I really can’t think of a way (yet) to make “up only” difficulty work, but I think varying the reward along with access to a real time would work. For example, if a solution is 20x faster than the median solve time, the miner gets only the percentage by which he was probably operating at the average hash rate, which I believe would be about 1/20th. This would pay miners to stay close to the historical average.

It is unlikely Zcash would do anything as Avant-Gard as “up-only” difficulty, and varying reward is just as drastic.

The users (transactions) should not suffer. By supporting “up only” difficulty they would be supporting a stable network hashrate. Granted an hour delay for the 100 blocks would not be good, so there is a limit to what they should have to go through. They only need to pay the necessary fees as they will when mining runs out. As transactions place more and more of a burden on the network, I really think transaction fees should be at the core of coins, not mining. Mining is just a viral trick meant to give coins hash power and popularity before there are enough fees to keep them self-sustained.

Up-only difficulty would allow the network to be stranded at a too-high difficulty level by anyone that added sufficient resources with either the express or unintended intention of removing them. This would leave the network with slow block times which, if they’re slow enough, would act like a denial of service - particularly during times of high demand.

btw Mining is more than a ‘viral trick’ - it solves the problem of issuance.

Fees when mining runs out have to prevent the double spending problem. Right, if a pool comes in at 20x for a day and then leaves, the network is stuck at 50-minute solves plus or minus 50 minutes or more, until enough mining comes in.

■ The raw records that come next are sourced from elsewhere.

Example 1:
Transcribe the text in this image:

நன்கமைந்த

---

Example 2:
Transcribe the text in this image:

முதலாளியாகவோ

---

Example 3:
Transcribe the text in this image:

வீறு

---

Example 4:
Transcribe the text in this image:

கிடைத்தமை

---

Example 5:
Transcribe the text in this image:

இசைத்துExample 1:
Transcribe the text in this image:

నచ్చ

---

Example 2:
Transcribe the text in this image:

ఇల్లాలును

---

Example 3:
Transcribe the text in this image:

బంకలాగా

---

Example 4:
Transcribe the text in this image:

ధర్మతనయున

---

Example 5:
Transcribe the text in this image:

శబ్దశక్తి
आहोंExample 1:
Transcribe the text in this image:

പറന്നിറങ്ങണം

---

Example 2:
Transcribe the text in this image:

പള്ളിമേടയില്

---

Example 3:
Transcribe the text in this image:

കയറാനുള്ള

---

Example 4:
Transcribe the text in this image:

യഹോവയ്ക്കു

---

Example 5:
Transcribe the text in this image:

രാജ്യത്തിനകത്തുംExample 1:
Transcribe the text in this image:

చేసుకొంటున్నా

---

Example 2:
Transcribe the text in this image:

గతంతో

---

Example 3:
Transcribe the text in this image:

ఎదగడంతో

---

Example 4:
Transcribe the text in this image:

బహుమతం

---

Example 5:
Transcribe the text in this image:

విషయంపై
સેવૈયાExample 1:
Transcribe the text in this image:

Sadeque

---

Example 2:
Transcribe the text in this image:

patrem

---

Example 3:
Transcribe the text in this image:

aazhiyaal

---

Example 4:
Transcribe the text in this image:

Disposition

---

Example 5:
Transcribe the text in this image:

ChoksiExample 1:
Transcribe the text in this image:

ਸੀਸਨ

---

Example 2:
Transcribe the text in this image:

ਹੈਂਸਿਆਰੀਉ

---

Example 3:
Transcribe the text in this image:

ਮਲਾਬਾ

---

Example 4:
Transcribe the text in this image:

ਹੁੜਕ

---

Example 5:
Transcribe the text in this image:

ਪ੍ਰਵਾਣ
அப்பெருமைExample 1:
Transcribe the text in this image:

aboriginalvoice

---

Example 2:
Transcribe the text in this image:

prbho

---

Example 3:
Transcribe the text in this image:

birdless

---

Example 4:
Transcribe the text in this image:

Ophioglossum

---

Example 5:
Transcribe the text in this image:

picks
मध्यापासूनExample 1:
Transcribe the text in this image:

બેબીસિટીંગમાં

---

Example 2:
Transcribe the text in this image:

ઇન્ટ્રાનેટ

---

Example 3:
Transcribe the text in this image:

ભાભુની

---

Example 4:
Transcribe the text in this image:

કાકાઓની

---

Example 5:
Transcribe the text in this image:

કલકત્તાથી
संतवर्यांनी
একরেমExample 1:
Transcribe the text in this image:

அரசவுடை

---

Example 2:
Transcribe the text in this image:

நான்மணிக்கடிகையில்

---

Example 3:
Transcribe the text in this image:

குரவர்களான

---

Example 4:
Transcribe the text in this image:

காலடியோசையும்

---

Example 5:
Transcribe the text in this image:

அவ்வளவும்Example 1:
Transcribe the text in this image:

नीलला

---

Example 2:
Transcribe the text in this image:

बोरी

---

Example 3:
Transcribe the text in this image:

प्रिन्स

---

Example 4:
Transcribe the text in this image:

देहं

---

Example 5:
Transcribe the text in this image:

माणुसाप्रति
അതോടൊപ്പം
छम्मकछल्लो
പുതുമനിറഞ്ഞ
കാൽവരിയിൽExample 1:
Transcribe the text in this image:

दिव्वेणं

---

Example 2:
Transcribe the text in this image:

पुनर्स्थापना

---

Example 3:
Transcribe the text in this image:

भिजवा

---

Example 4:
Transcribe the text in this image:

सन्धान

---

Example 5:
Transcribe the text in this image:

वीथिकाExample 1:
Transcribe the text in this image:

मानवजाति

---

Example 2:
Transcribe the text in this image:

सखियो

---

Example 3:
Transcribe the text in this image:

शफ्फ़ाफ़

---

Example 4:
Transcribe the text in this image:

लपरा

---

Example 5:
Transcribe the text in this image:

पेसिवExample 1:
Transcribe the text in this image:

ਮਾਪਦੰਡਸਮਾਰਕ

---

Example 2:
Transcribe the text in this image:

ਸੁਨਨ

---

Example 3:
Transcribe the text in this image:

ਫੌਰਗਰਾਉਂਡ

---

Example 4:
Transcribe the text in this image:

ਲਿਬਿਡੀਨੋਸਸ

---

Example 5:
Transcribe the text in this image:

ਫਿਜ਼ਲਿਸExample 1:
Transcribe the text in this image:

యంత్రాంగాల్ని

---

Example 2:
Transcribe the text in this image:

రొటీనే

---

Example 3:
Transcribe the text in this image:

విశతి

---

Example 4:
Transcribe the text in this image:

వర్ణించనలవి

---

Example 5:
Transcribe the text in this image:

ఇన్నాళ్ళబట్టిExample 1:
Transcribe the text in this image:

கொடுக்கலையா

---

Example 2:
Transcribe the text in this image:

For a new coin wanting everyone to share in it, that is not as big a problem as the 20x pool coming in 20 times a day indefinitely and getting away with 10% of all coins each day in only 2% of the time, sending the coin way ahead of its coin-release schedule.

Note that the bounds on difficulty adjustment were doubled in beta 1 – to 32% down, 16% up on each block.

Attacks that depend on having multiples of the hash power of the rest of the network are unlikely to be feasible on mainnet. Also, this attack appears to have been benefiting from the testnet-specific minimum difficulty behaviour, when the difference between block times exceeds double the target (i.e. 5 minutes), which has been removed in beta 1. On the other hand, I don’t think the problem has been solved completely because we’re still getting more-frequent than expected block issuance.